Sunday, August 17, 1997
Woke to a beautiful sunny day in Bozeman, MT. Did my laundry and resupplied, then headed west on I 90, then north on US 287 to Townsend, MT, then north on MT 284 to the north end of Canyon Ferry Lake east of Helena, MT, then on county and Forest Service roads to Vigilante campground, Helena National Forest where it started to sprinkle.
Montana State Capital Building - State Photo
Monday, August 18, 1997
You can take a self-guided tour.
Walked the downtown historic area. The Capitol building was sort of interesting but the rest nothing special.
Tuesday, August 19, 1997
Got the chariot serviced including a badly needed wash job.
Drove west on US 12 to see a place called Frontier Town. Turned out to be closed and didn't look like it was worth seeing anyway. Took dirt Forest Service roads north to Marysville, MT - another mining ghost town that has people living in it. A few interesting buildings but nothing special.
Drove east to I 15, then north on I 15 and US 287 to Augusta, MT, then west on Forest Service roads to Wood Lake campground, Lewis & Clark National Forest on the edge of the Scapegoat Wilderness. There were lots of ponds and lakes along this route and I saw many ducks. The countryside is mostly grazing land with some harvesting of hay and maybe alfalfa.
Wednesday, August 20, 1997
Ducks at Woods Lake, Lewis & Clark National Forest
Saw a bunch of ducks on Wood Lake. Drove to the end of the road where there is a paved Forest Service airfield and ranger station called Benchmark. This country is rolling forested hills with some interesting rock outcroppings - nothing magnificent. Great horse and fishing and hunting country.

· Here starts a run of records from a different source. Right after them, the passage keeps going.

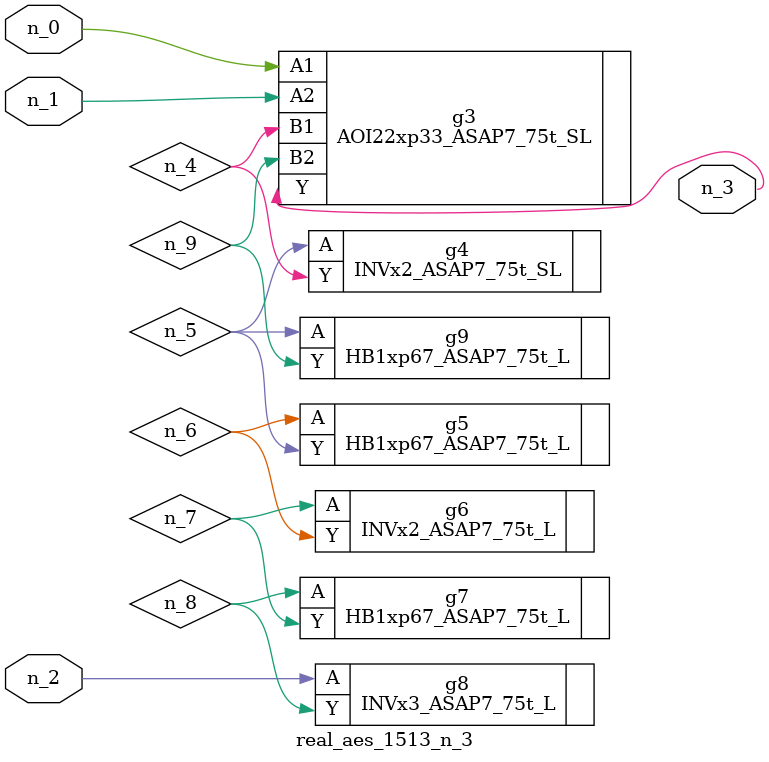
<source format=v>
module real_aes_1513_n_3 (n_0, n_2, n_1, n_3);
input n_0;
input n_2;
input n_1;
output n_3;
wire n_4;
wire n_5;
wire n_7;
wire n_9;
wire n_6;
wire n_8;
AOI22xp33_ASAP7_75t_SL g3 ( .A1(n_0), .A2(n_1), .B1(n_4), .B2(n_9), .Y(n_3) );
INVx3_ASAP7_75t_L g8 ( .A(n_2), .Y(n_8) );
INVx2_ASAP7_75t_SL g4 ( .A(n_5), .Y(n_4) );
HB1xp67_ASAP7_75t_L g9 ( .A(n_5), .Y(n_9) );
HB1xp67_ASAP7_75t_L g5 ( .A(n_6), .Y(n_5) );
INVx2_ASAP7_75t_L g6 ( .A(n_7), .Y(n_6) );
HB1xp67_ASAP7_75t_L g7 ( .A(n_8), .Y(n_7) );
endmodule
</source>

Returned to US 287 and drove north to Choteau, MT. The guy I had talked to at Hells Canyon who pointed out the Mountain Goats to me had lived here and run the nearby small ski area.
I drove west up the Teton River to the ski area. Interesting rock cliffs and peaks - nothing spectacular. Driving west on the roads into these areas made me understand why the pioneers called these the Rocky Mountains. They would have seen the rocky peaks for days as they moved west.
I returned to Choteau, MT and drove south on US 89 and County 565 to MT 200, then west on MT 200 to the Aspen Grove campground (now a group campground), Helena National Forest near Lincoln, MT. Along the way I passed Freezeout Lake State of Montana Wildlife area and saw lots of ducks and some pelicans. Mostly grazing land with some hay, alfalfa and barley. One town claimed to be the Barley capital of the world.
Thursday, August 21, 1997
It rained heavily most of the night and I awoke in the clouds. Decided to wait a while and see what developed - not much point in driving when you can't see anything.
It eventually burned off so I continued west on MT 200 to MT 83. Along the way crossed Keep Cool Creek. The mountains south of Glacier National Park in the Great Bear, Bob Marshall and Scapegoat wilderness areas are rugged but not too interesting. Additional information here.
I headed north on MT 83 and got a look at the Mission Mountains from the Summit Lake overlook. These mountains had some snowfields and reminded me of the Sierra.
Glacier Lake, Mission Mountains Wilderness
I drove west on Forest Service road 561 (Kraft Creek Road) to the Glacier Lake trailhead leading into the Mission Mountains Wilderness. Took the 2.5 mile round trip hike to Glacier Lake. Talked to a local man and it appears that this wilderness offers some good backpacking because of the numerous lakes. Also the western part is Flathead Indian Reservation. Tribal Website.
Glacier Lake is so close to the road that it is supposed to be day use only. There were two teenage boys at the lake who had backpacked in and had a two man rubber raft. One of the boys was on crutches - didn't see what his injury was - probably a sprained ankle or such. One of the boys was returning to shore in the raft after apparently scouting across the lake for a campsite. Lake is good sized. They loaded all their gear in the raft and headed out across the lake - just like the pioneers <grin>.